# Import libraries

In [None]:
import pandas as pd
import numpy as np

In [None]:
# Read input data
dataForRegression = pd.read_csv("demographic_icd_ML_aditional_f_column.txt") 
dataForRegression.shape

# Read the input data

In [None]:
dataForRegression.head(1)

In [None]:
dataForRegression.columns

In [None]:
# Drop columns
dataForRegression.drop(columns=['Unnamed: 0', 'Race', 'M_Status', 'State', 'predicted_f_code'], inplace=True)

# Print the first few rows
dataForRegression.head(1)

# Reformat the data for the model

In [None]:
# Convert categorical variables to numeric

# Map 'Y' to 1 and 'N' to 0 for Hispanic variable
dataForRegression['Hispanic'] = dataForRegression['Hispanic'].map({'Y': 1, 'N': 0})

# Map 'M' to 1 and 'F' to 0 for Sex variable
dataForRegression['Sex'] = dataForRegression['Sex'].map({'M': 1, 'F': 0})

# Convert Age column to numeric
dataForRegression['Age'] = pd.to_numeric(dataForRegression['Age'])

# Convert FPL column to string (assuming it's not already)
dataForRegression['FPL'] = dataForRegression['FPL'].astype(str)


In [None]:
# Print the first few rows
dataForRegression.head(1)

In [None]:
# Ensure FPL column is already converted to string (as you've mentioned earlier)
dataForRegression['FPL'] = dataForRegression['FPL'].astype(str)

# Rename columns
dataForRegression.rename(columns={
    dataForRegression.columns[-10:][i]: ["Alcohol", "Opioid", "Cannabis", "Sedative_hypnoti_anxiolytic", "Cocaine",
                                          "OtherStimulant", "Hallucinogen", "NicotineDependence", "Inhalant", 
                                          "Other_psychoactive_substance"][i] for i in range(10)
}, inplace=True)


In [None]:
# Print the first few rows
dataForRegression.head(1)

# Regression analysis

In [None]:
# Print the first few rows
dataForRegression.columns

In [None]:
import statsmodels.api as sm

# List of SUDs
sud_list = ["Alcohol", "Opioid", "Cannabis", "Sedative_hypnoti_anxiolytic", "Cocaine",
            "OtherStimulant", "Hallucinogen", "NicotineDependence", "Inhalant", "Other_psychoactive_substance"]

# Loop through each SUD
for sud in sud_list:
    print(sud)
    formula = sud + " ~ Sex + Age + Hispanic + FPL + Lang"
    model = sm.GLM.from_formula(formula, data=dataForRegression, family=sm.families.Binomial()).fit()
    print(model.summary())
    print("####")


In [None]:
# Summarize counts for each level of the specified columns
print(dataForRegression['Alcohol'].value_counts())
print(dataForRegression['Opioid'].value_counts())
print(dataForRegression['Cannabis'].value_counts())
print(dataForRegression['Sedative_hypnoti_anxiolytic'].value_counts())
print(dataForRegression['Cocaine'].value_counts())
print(dataForRegression['OtherStimulant'].value_counts())
print(dataForRegression['Hallucinogen'].value_counts())
print(dataForRegression['NicotineDependence'].value_counts())
print(dataForRegression['Inhalant'].value_counts())
print(dataForRegression['Other_psychoactive_substance'].value_counts())
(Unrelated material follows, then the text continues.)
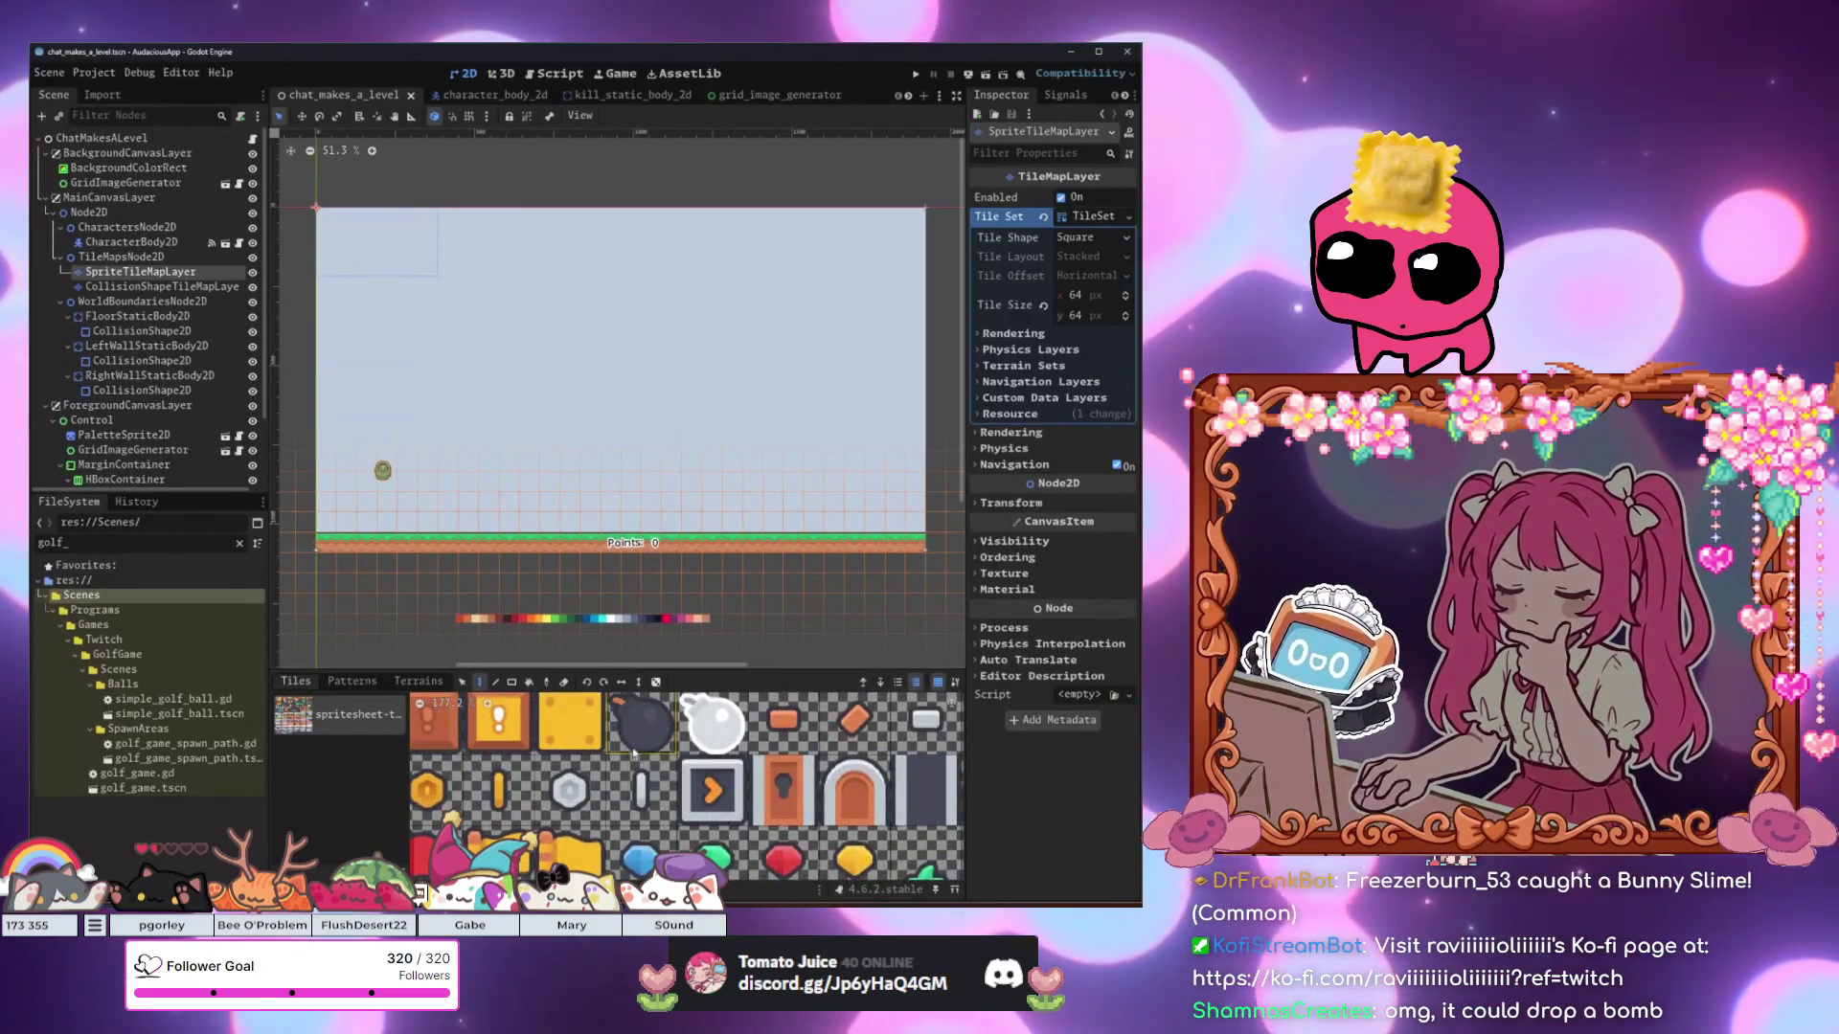
pyautogui.scroll(-3, 626, 752)
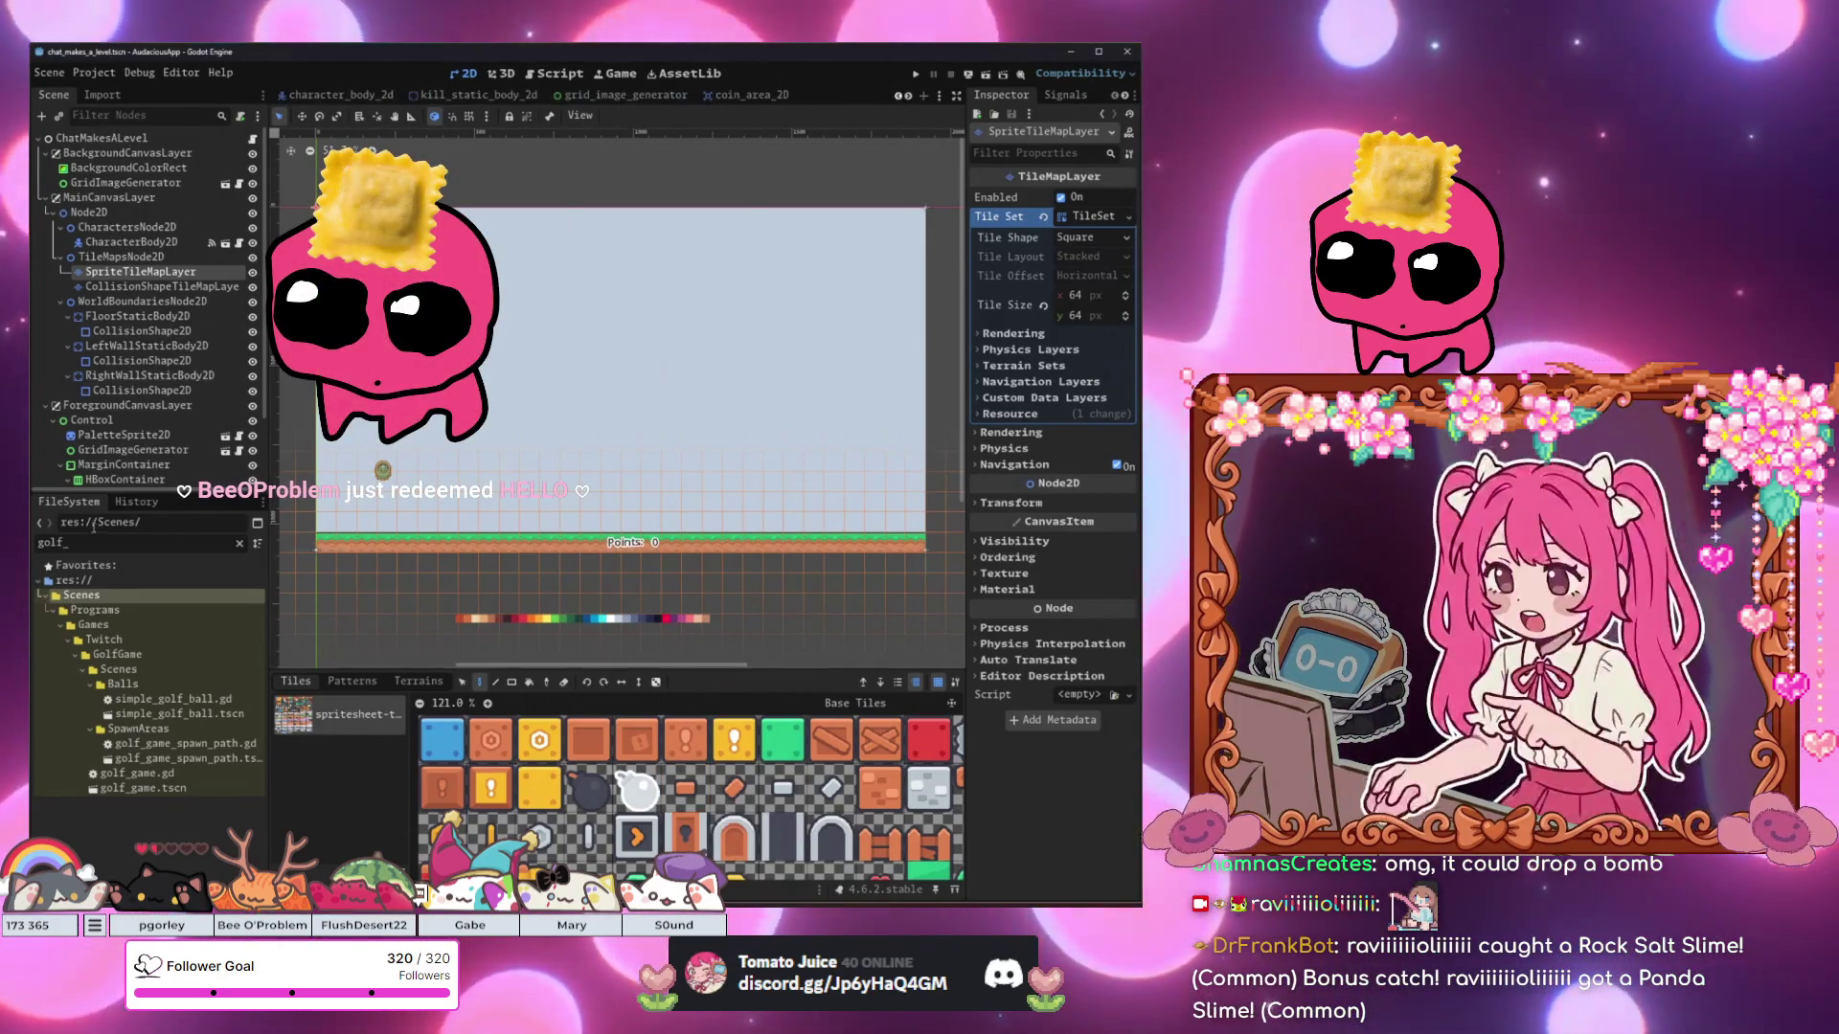
pyautogui.write('streamer_apo')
# Save the results in a table

In [None]:
from statsmodels.stats.multitest import multipletests

# Create an empty dictionary to store results
results_dict = {}

# Loop through each SUD
for sud in sud_list:
    formula = sud + " ~ Sex + Age + Hispanic + FPL + Lang"
    model = sm.GLM.from_formula(formula, data=dataForRegression, family=sm.families.Binomial()).fit()

    # Extract coefficients and p-values
    coefficients = round(model.params, 3)
    odds_ratio = round(np.exp(coefficients), 3)
    p_values = round(model.pvalues, 3)
    
    # Apply multiple testing correction (Benjamini-Hochberg)
    adjusted_p_values = multipletests(p_values, method='fdr_bh')[1]
    adjusted_p_values = [round(val, 3) for val in adjusted_p_values]  # Round each element
    
    # Combine results into a DataFrame
    result_df = pd.DataFrame({
        "Predictor": coefficients.index,
        "Coefficient": coefficients.values,
        "Odds_Ratio": odds_ratio.values,
        "P_value": p_values.values,
        "Adjusted_P_Value": adjusted_p_values
    })
    
    # Add result_df to the results_dict
    results_dict[sud] = result_df

# Combine results for all SUDs into one DataFrame
all_results_df = pd.concat(results_dict.values(), keys=results_dict.keys())

# Write results to CSV
all_results_df.to_csv("./regression_analysis_results_fullPopulation.csv", index=False)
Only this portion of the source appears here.